WHAT IS EXPECTED
Find the line in the entries below that contains "hfov_deg: 30.5". Repeat it exactly, and every line after it through the line that contains "focal_mm: 44".

EXTRACTED RECORDS
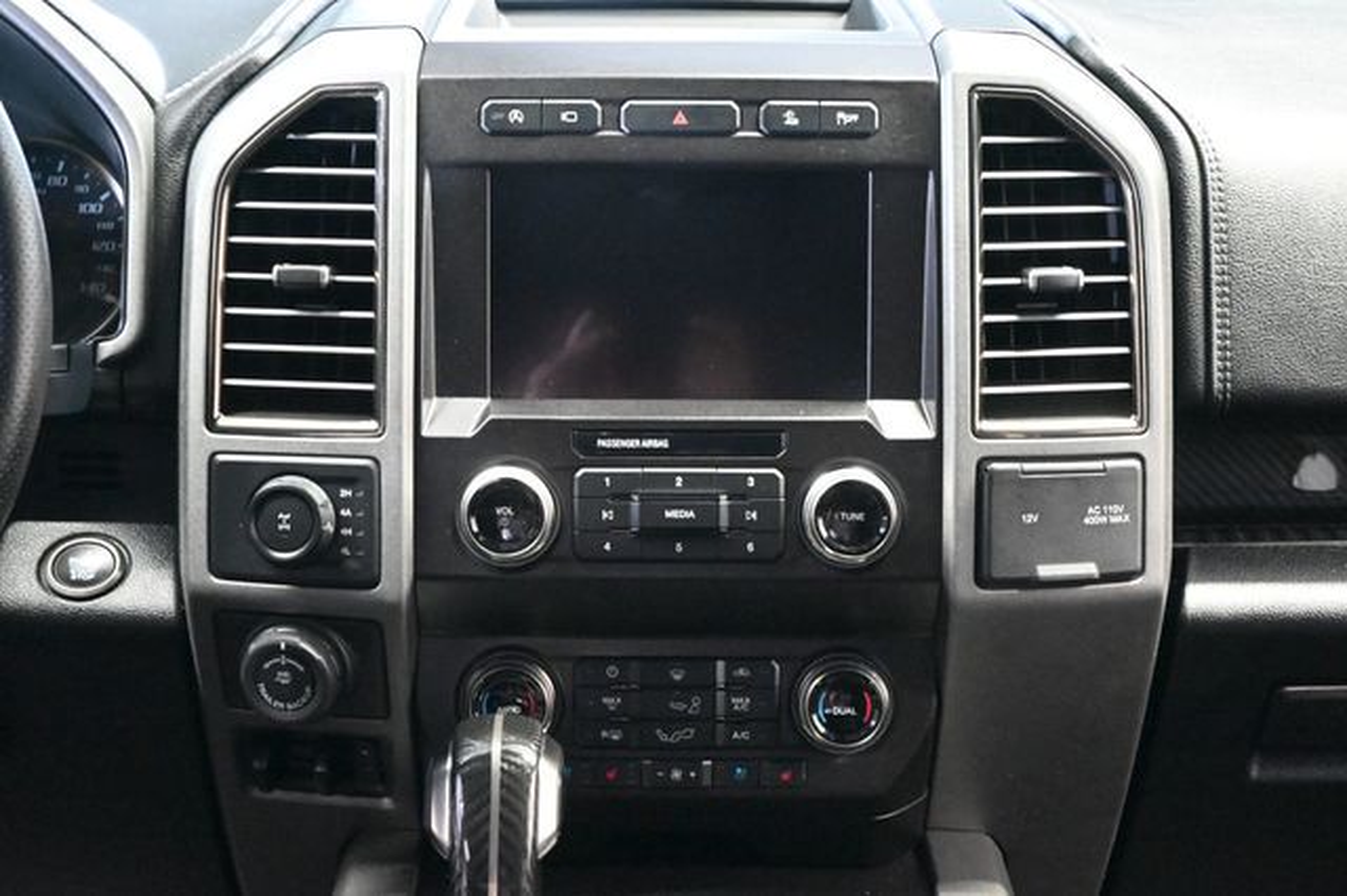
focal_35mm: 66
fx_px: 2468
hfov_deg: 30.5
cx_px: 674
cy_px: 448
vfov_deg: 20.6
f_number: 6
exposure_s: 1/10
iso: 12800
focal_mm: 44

--

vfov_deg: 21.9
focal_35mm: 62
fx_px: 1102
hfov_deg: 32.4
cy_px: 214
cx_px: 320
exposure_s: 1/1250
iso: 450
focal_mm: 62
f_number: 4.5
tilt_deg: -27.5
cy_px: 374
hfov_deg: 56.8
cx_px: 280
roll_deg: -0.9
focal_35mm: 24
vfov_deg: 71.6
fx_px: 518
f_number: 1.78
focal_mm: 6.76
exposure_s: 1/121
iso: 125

ANSWER TO THE EXERCISE
hfov_deg: 30.5
cx_px: 674
cy_px: 448
vfov_deg: 20.6
f_number: 6
exposure_s: 1/10
iso: 12800
focal_mm: 44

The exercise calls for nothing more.